■ REQUIRED ACTION
For the entries below, the result should be an exact transcription of the lines from the one with "pinky tip: (609, 213)" up to and including the one with "index mcp: (685, 178)", and only those.

■ DATASET EXCERPTS
##########

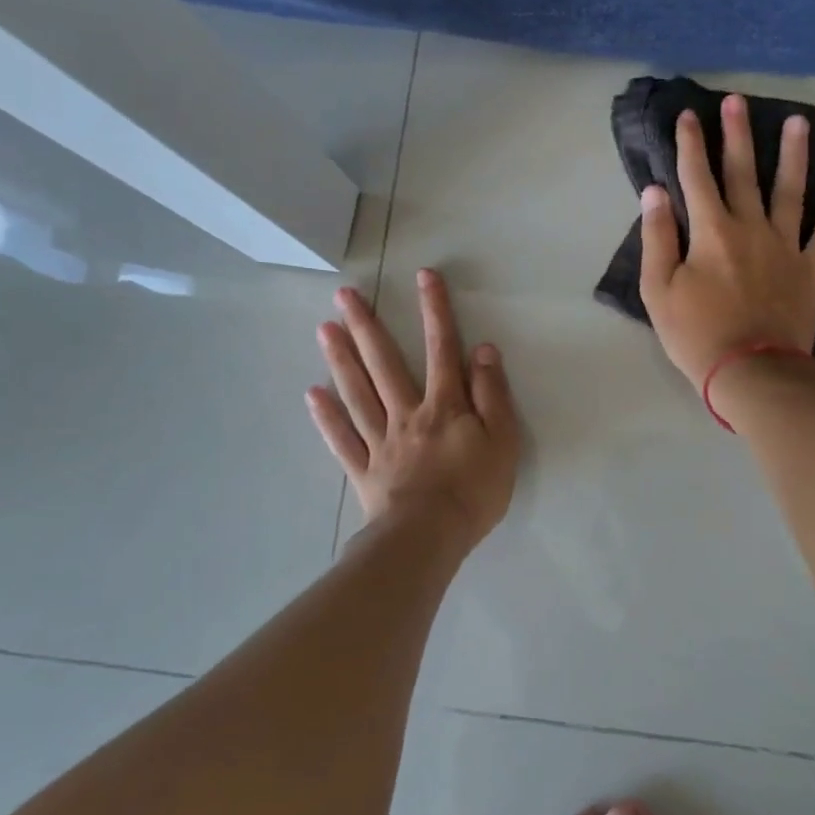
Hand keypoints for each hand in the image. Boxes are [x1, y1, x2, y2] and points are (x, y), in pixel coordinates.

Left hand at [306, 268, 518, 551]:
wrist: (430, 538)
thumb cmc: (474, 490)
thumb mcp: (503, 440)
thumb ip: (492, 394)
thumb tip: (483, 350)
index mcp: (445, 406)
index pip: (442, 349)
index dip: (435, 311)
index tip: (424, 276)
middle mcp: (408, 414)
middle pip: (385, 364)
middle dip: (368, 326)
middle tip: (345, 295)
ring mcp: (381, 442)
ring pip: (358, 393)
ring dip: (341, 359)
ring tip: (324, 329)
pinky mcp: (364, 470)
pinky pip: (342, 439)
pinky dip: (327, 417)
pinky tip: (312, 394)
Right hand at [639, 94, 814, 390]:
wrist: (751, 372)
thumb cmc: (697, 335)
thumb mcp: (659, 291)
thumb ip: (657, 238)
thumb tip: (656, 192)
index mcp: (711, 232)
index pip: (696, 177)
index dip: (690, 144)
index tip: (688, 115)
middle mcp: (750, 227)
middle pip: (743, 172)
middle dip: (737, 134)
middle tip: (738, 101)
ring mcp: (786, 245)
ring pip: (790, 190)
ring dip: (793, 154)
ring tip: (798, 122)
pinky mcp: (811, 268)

##########

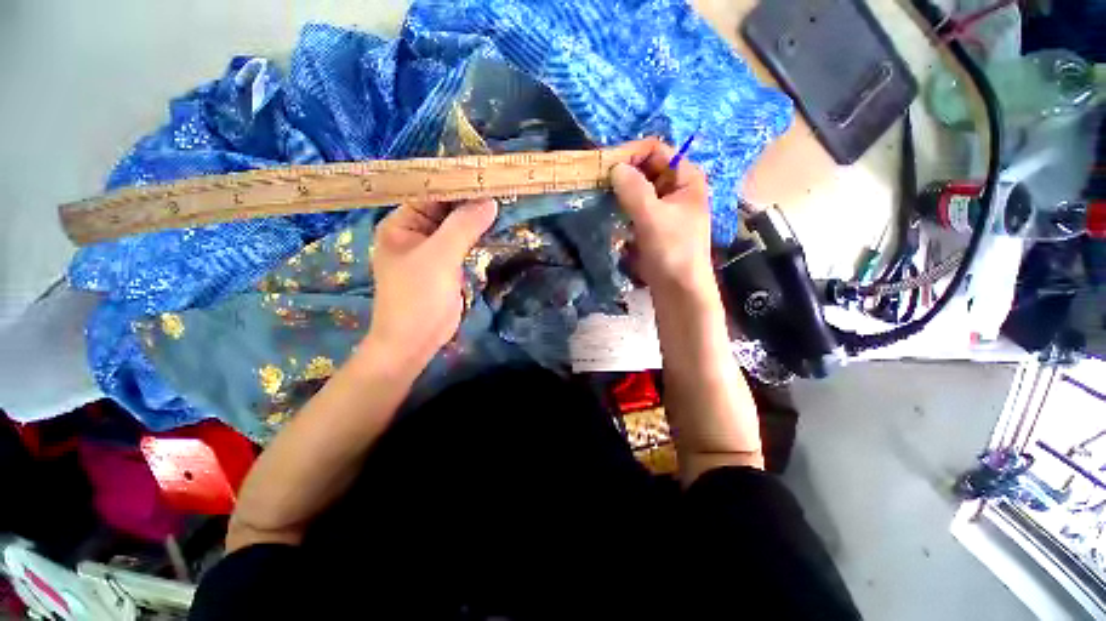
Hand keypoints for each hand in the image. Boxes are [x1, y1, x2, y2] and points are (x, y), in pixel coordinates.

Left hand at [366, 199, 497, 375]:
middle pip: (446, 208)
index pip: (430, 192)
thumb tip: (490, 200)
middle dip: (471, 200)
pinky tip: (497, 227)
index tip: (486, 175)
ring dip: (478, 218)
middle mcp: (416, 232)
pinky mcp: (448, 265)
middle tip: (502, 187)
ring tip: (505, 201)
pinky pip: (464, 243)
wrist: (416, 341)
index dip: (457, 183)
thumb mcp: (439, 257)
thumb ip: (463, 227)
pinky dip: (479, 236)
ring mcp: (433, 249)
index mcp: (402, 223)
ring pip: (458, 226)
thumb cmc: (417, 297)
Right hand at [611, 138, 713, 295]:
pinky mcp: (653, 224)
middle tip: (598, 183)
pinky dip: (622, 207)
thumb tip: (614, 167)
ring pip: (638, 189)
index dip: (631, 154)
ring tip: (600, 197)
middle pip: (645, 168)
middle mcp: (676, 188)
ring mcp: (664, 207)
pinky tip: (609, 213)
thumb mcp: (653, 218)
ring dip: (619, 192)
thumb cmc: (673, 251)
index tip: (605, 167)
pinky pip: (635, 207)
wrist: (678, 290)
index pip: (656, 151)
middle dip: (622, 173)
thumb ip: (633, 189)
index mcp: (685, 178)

##########

■ RESULT OF THIS TASK
pinky tip: (609, 213)
thumb mcp: (653, 218)
ring dip: (619, 192)
thumb cmc: (673, 251)
index tip: (605, 167)
pinky pip: (635, 207)
wrist: (678, 290)
index pip: (656, 151)
middle dip: (622, 173)
thumb ip: (633, 189)
index mcp: (685, 178)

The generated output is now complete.